よその店でしていないカット・そのお店でしかできないカットが今後の生き残りに不可欠です。
2 カットで行き詰っている方
私は高額な授業料を払ってカットスクールに通いましたが、そこでマニュアルのカットを教わった時にどんなに考えても分からないことがありました。
パネルを○度の角度で引き出してとか、展開図がどうとか、ベーシックカットはシンプルで理論的なのですが、頭の細かい湾曲のことはシンプルさゆえに無視されています。
分かりやすくシンプルだからこそ、カットの王道として広く教育に用いられてスクールのマニュアルになっているわけですが。
どうしても湾曲を無視できずに、というか湾曲のことまで理解が追い付いてなかったので、なにか釈然としないものを感じながら、受講したのを覚えています。
それから、そのスクールで、ある先生からNY dry cutを教わったことで道が開けました。
今まで直線で考えてたことを点で捉えることにより、カットを深く考えることができるようになりました。

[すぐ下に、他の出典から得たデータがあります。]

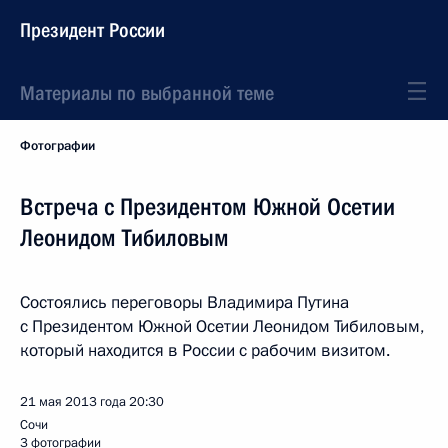
Президент России
Материалы по выбранной теме
Фотографии
Встреча с Президентом Южной Осетии
Леонидом Тибиловым
Состоялись переговоры Владимира Путина
с Президентом Южной Осетии Леонидом Тибиловым,
который находится в России с рабочим визитом.
21 мая 2013 года
20:30
Сочи
3 фотографии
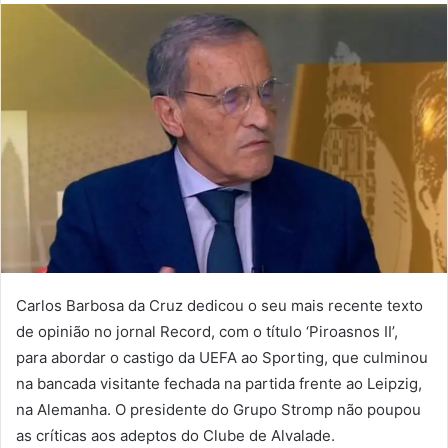
mail
Carlos Barbosa da Cruz dedicou o seu mais recente texto
de opinião no jornal Record, com o título ‘Piroasnos II’,
para abordar o castigo da UEFA ao Sporting, que culminou
na bancada visitante fechada na partida frente ao Leipzig,
na Alemanha. O presidente do Grupo Stromp não poupou
as críticas aos adeptos do Clube de Alvalade.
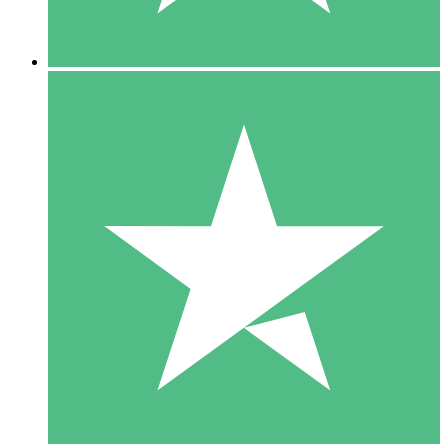
5 Descargas
15
US$
00
10 Descargas
20
US$
00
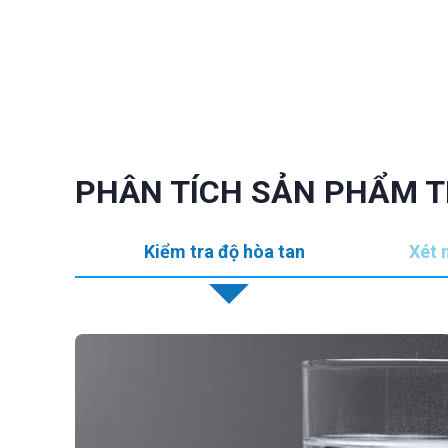
PHÂN TÍCH SẢN PHẨM 
Kiểm tra độ hòa tan
Xét 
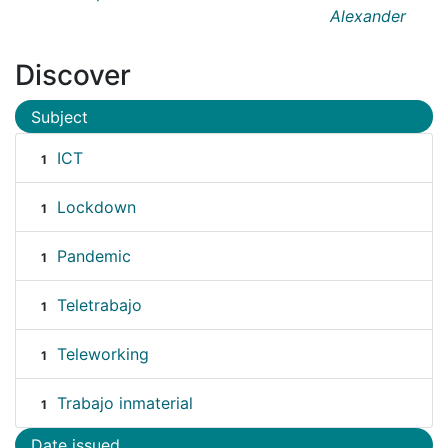
Alexander
Discover
Subject
ICT
1
Lockdown
1
Pandemic
1
Teletrabajo
1
Teleworking
1
Trabajo inmaterial
1
Date issued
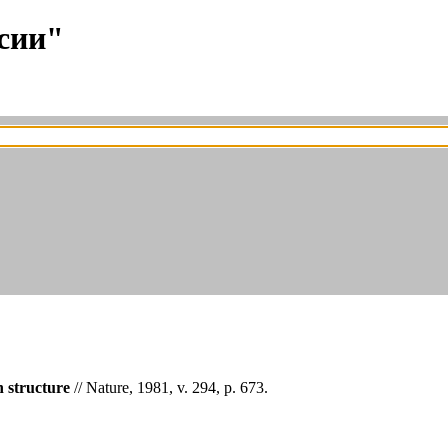
сии"
n structure
// Nature, 1981, v. 294, p. 673.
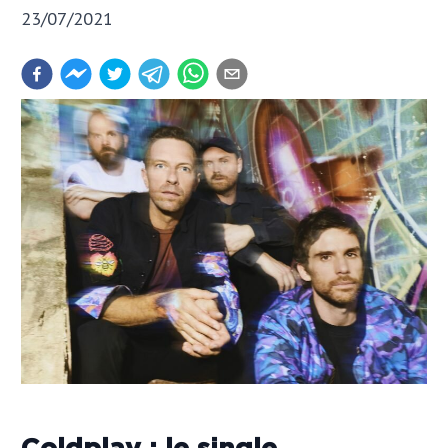
23/07/2021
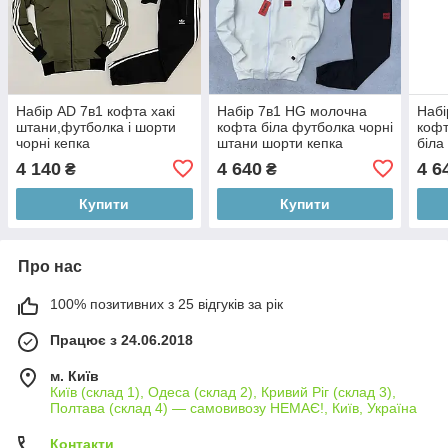
Набір AD 7в1 кофта хакі
Набір 7в1 HG молочна
Набі
штани,футболка і шорти
кофта біла футболка чорні
кофт
чорні кепка
штани шорти кепка
біла
4 140
4 640
4 6
₴
₴
Купити
Купити
Про нас
100% позитивних з 25 відгуків за рік
Працює з 24.06.2018
м. Київ
Київ (склад 1), Одеса (склад 2), Кривий Ріг (склад 3),
Полтава (склад 4) — самовивозу НЕМАЄ!, Київ, Україна
Контакти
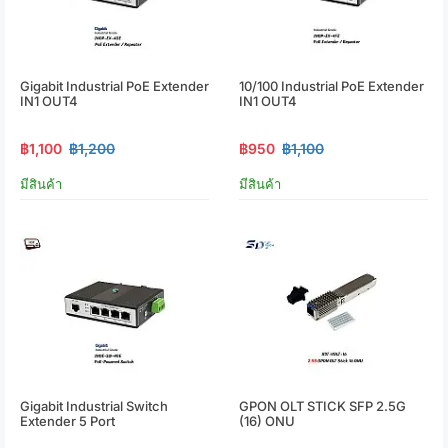
Gigabit Industrial PoE Extender
10/100 Industrial PoE Extender
IN1 OUT4
IN1 OUT4
฿1,100
฿1,200
฿950
฿1,100
มีสินค้า
มีสินค้า
Gigabit Industrial Switch
GPON OLT STICK SFP 2.5G
Extender 5 Port
(16) ONU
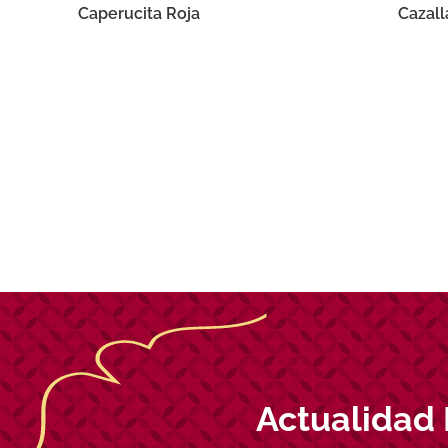
Caperucita Roja
Cazall
Actualidad 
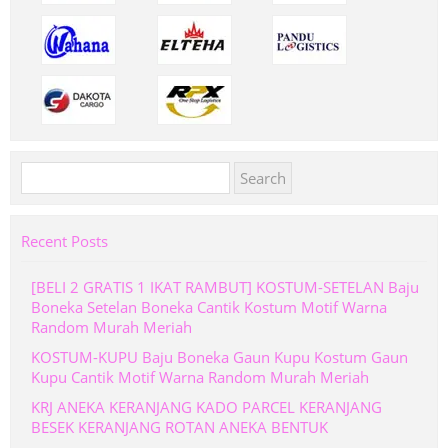
Search
for:
Recent Posts
[BELI 2 GRATIS 1 IKAT RAMBUT] KOSTUM-SETELAN Baju
Boneka Setelan Boneka Cantik Kostum Motif Warna
Random Murah Meriah
KOSTUM-KUPU Baju Boneka Gaun Kupu Kostum Gaun
Kupu Cantik Motif Warna Random Murah Meriah
KRJ ANEKA KERANJANG KADO PARCEL KERANJANG
BESEK KERANJANG ROTAN ANEKA BENTUK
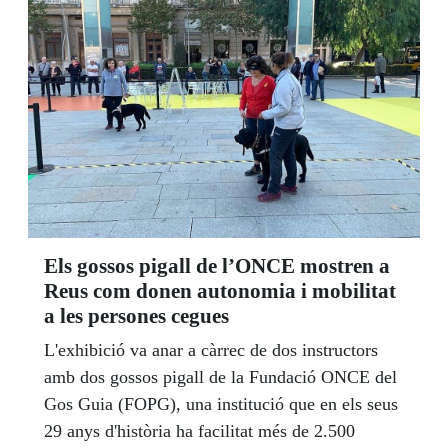
de capitalisme desenfrenat cada cop condemna
més milions de persones a l’exclusió social".
Els gossos pigall de l’ONCE mostren a
Reus com donen autonomia i mobilitat
a les persones cegues
L'exhibició va anar a càrrec de dos instructors
amb dos gossos pigall de la Fundació ONCE del
Gos Guia (FOPG), una institució que en els seus
29 anys d'història ha facilitat més de 2.500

ただ、ドライカットは習得が難しく、時間もかかります。
私が考案した「Hybrid cut」は直線でも点でもなく曲線で捉えることが特徴です。
曲線はそこを解消してくれますし、ベーシックからドライカットに移行するよりも理解の敷居が低いのです。
直線的なカットをベースにして、頭の湾曲が影響する部分にだけHybrid cutを使用することも可能なので、自分のカットスタイルに補足的に取り入れることができます。
3 有料カット講習動画・オンラインサロン等で毎月課金されている方
これはベーシックカットをある程度理解していることが条件にはなります。
私も、とあるプラットフォームの有料動画に課金して実際に学んだことがあります。個別のスタイルの解説だったり、「流行りの髪型はこう切る」みたいなものが多いです。
敢えてそうしているのかもしれませんが、また別のスタイルが流行った時に課金するといったことを繰り返さなくてはいけません。
それに、実際のお客様は髪質も頭の形も様々ですので、それだけ見てもわからないことは多いのです。
毎月動画一本に対して5~6千円(それも期限付きで1週間とかで見れなくなるものもある)を投資するよりも、根本の頭の形を理解してそれに合わせたカットができたほうが、そのお金を別の事に回せます。
年間で、5千円×月12本で6万円です。それで多くて12パターンの切り方を覚えても実際のお客様で再現できなければ投資は失敗です。無駄にはならないでしょうがコスパが悪いです。
もし、展開図がさっぱり分からないとかレイヤーとグラの入れ方が分からないとかでしたらしっかりベーシックを学ぶことをお勧めします。ベーシックの書籍や今なら動画やオンラインサロンなどで勉強するといいと思います。が、ある程度理解されているならば、思い切って一度ベーシックから離れてみてはいかがでしょうか?
それからもう一度ベーシックを見直おすと、より一層理解が深まると思います。離れる段階の教材としてHybrid cutは最適です。